What is needed = Where in the data below does the word "help" appear? Copy every line that has it.

[Records contained in a dataset]
-------------------------
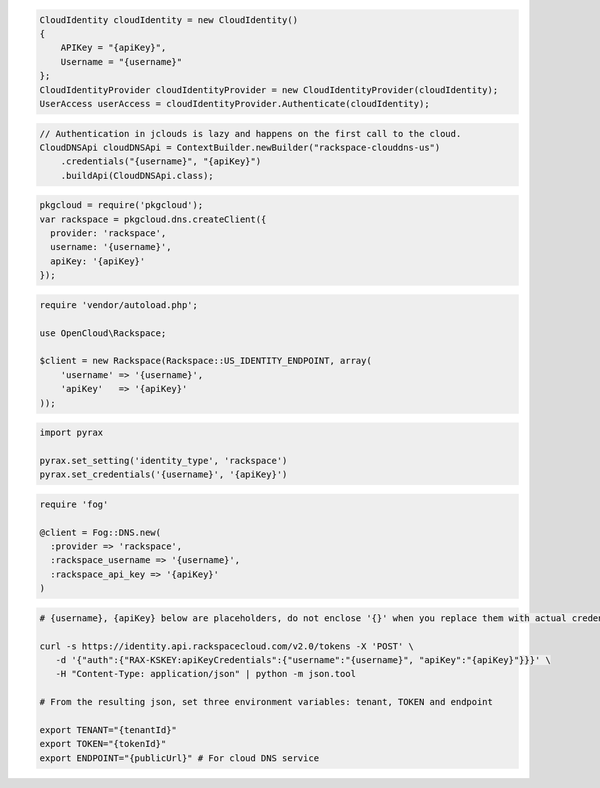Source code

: .. code-block:: csharp
  
  CloudIdentity cloudIdentity = new CloudIdentity()
  {
      APIKey = "{apiKey}",
      Username = "{username}"
  };
  CloudIdentityProvider cloudIdentityProvider = new CloudIdentityProvider(cloudIdentity);
  UserAccess userAccess = cloudIdentityProvider.Authenticate(cloudIdentity);
  
.. code-block:: java

  // Authentication in jclouds is lazy and happens on the first call to the cloud.
  CloudDNSApi cloudDNSApi = ContextBuilder.newBuilder("rackspace-clouddns-us")
      .credentials("{username}", "{apiKey}")
      .buildApi(CloudDNSApi.class);

.. code-block:: javascript

  pkgcloud = require('pkgcloud');
  var rackspace = pkgcloud.dns.createClient({
    provider: 'rackspace',
    username: '{username}',
    apiKey: '{apiKey}'
  });

.. code-block:: php

  require 'vendor/autoload.php';

  use OpenCloud\Rackspace;

  $client = new Rackspace(Rackspace::US_IDENTITY_ENDPOINT, array(
      'username' => '{username}',
      'apiKey'   => '{apiKey}'
  ));

.. code-block:: python

  import pyrax

  pyrax.set_setting('identity_type', 'rackspace')
  pyrax.set_credentials('{username}', '{apiKey}')

.. code-block:: ruby

  require 'fog'

  @client = Fog::DNS.new(
    :provider => 'rackspace',
    :rackspace_username => '{username}',
    :rackspace_api_key => '{apiKey}'
  )

.. code-block:: sh

  # {username}, {apiKey} below are placeholders, do not enclose '{}' when you replace them with actual credentials.

  curl -s https://identity.api.rackspacecloud.com/v2.0/tokens -X 'POST' \
     -d '{"auth":{"RAX-KSKEY:apiKeyCredentials":{"username":"{username}", "apiKey":"{apiKey}"}}}' \
     -H "Content-Type: application/json" | python -m json.tool

  # From the resulting json, set three environment variables: tenant, TOKEN and endpoint

  export TENANT="{tenantId}"
  export TOKEN="{tokenId}"
  export ENDPOINT="{publicUrl}" # For cloud DNS service
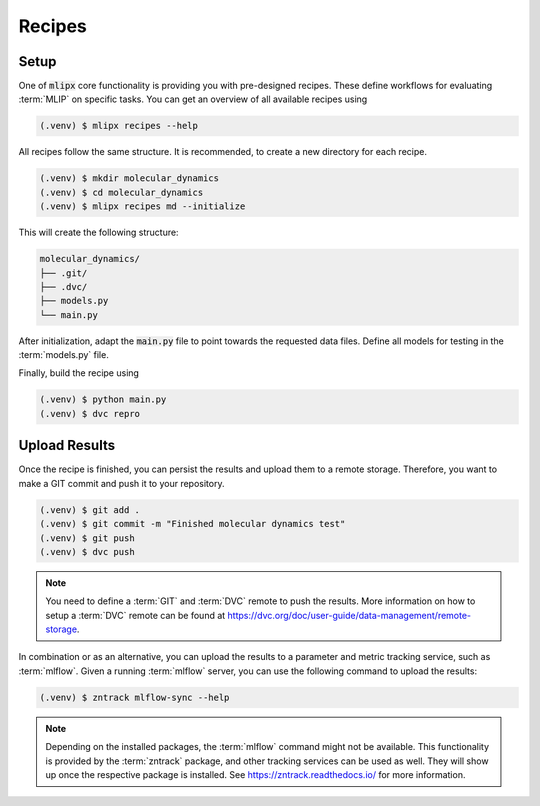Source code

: .. _recipes:

Recipes
=======

Setup
-----
One of :code:`mlipx` core functionality is providing you with pre-designed recipes.
These define workflows for evaluating :term:`MLIP` on specific tasks.
You can get an overview of all available recipes using

.. code-block:: console

   (.venv) $ mlipx recipes --help

All recipes follow the same structure.
It is recommended, to create a new directory for each recipe.

.. code-block:: console

   (.venv) $ mkdir molecular_dynamics
   (.venv) $ cd molecular_dynamics
   (.venv) $ mlipx recipes md --initialize

This will create the following structure:

.. code-block:: console

   molecular_dynamics/
   ├── .git/
   ├── .dvc/
   ├── models.py
   └── main.py

After initialization, adapt the :code:`main.py` file to point towards the requested data files.
Define all models for testing in the :term:`models.py` file.

Finally, build the recipe using

.. code-block:: console

   (.venv) $ python main.py
   (.venv) $ dvc repro


Upload Results
--------------
Once the recipe is finished, you can persist the results and upload them to a remote storage.
Therefore, you want to make a GIT commit and push it to your repository.

.. code-block:: console

   (.venv) $ git add .
   (.venv) $ git commit -m "Finished molecular dynamics test"
   (.venv) $ git push
   (.venv) $ dvc push

.. note::
   You need to define a :term:`GIT` and :term:`DVC` remote to push the results.
   More information on how to setup a :term:`DVC` remote can be found at https://dvc.org/doc/user-guide/data-management/remote-storage.


In combination or as an alternative, you can upload the results to a parameter and metric tracking service, such as :term:`mlflow`.
Given a running :term:`mlflow` server, you can use the following command to upload the results:

.. code-block:: console

   (.venv) $ zntrack mlflow-sync --help

.. note::
   Depending on the installed packages, the :term:`mlflow` command might not be available.
   This functionality is provided by the :term:`zntrack` package, and other tracking services can be used as well.
   They will show up once the respective package is installed.
   See https://zntrack.readthedocs.io/ for more information.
-------------------------
Written solution =
   (.venv) $ mlipx recipes --help
   (.venv) $ zntrack mlflow-sync --help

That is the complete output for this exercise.